Despite the emotional pleas of Chavez and Ahmadi-Nehjad, the final statement of the oil cartel's Nov. 17-18 summit was absent of any reference to the falling dollar, a possible indication that the more moderate OPEC factions anchored the conference.
The hyperbole of Chavez and Ahmadi-Nehjad aside, a weak dollar does pose significant hurdles for the cartel and its members. The dollar's declining value drove the price of oil to a record high $98.62 a barrel on the New York Mercantile Exchange two weeks ago.
That has resulted in numerous appeals from oil consuming nations for OPEC to increase its output, even though revenue is weak.
Also, many OPEC nations – and Saudi Arabia in particular – maintain large U.S. currency reserves that suffer whenever the dollar sinks.
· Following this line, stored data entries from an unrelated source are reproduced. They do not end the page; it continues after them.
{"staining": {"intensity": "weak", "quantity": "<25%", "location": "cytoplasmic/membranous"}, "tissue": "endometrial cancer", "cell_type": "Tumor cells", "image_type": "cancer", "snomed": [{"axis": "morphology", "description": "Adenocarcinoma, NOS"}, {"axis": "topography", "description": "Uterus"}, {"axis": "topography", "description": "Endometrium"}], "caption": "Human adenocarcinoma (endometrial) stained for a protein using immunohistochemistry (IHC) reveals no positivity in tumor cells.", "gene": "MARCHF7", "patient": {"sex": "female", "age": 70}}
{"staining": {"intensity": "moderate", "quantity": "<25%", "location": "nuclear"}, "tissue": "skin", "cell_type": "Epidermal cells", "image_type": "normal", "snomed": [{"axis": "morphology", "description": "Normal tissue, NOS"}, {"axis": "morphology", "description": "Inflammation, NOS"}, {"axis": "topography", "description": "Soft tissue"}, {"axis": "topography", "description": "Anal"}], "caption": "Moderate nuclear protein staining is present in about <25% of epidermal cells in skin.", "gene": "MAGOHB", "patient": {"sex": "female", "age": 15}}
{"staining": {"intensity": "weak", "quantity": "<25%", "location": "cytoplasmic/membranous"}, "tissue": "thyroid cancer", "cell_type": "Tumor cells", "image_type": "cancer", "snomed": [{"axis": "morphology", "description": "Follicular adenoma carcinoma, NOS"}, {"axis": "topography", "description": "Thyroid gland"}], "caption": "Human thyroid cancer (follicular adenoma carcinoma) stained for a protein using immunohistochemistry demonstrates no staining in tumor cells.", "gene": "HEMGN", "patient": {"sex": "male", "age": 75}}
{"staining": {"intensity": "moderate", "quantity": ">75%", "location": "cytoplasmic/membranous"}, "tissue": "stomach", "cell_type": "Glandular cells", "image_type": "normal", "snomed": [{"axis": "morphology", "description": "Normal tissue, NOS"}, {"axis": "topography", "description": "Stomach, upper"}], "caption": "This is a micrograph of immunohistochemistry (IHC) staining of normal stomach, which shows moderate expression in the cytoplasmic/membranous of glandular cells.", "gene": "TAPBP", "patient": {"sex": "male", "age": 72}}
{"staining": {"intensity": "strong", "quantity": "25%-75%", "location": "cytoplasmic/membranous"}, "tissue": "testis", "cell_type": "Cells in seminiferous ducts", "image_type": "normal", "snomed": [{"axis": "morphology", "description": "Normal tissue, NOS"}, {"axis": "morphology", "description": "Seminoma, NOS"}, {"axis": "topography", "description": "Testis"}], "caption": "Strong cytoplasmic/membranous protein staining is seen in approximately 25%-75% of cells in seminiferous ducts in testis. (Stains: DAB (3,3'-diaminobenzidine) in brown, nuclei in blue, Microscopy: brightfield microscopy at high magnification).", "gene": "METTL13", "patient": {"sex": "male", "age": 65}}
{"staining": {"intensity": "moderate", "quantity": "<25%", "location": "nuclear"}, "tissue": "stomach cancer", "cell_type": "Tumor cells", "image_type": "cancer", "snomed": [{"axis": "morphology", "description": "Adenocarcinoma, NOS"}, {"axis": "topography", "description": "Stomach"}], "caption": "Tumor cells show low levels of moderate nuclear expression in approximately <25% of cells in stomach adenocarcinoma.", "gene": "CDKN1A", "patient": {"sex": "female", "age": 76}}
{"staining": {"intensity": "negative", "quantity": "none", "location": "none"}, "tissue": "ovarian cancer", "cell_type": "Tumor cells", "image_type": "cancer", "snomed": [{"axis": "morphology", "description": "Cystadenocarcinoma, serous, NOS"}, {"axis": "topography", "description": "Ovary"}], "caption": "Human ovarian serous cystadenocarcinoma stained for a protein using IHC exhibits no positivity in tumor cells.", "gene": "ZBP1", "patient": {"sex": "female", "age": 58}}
The International Monetary Fund (IMF) estimates Saudi reserves of the U.S. currency total $277 billion.
Still, a change in oil pricing seems unlikely. Analyst Katherine Spector of JP Morgan Chase & Co. (JPM) told the Financial Times that pricing in non-dollar currencies has been threatened and by producer counties before, typically as a political statement.
"We continue to believe that a more widespread shift on pricing is both impractical and unlikely in the near term," Spector wrote in a report.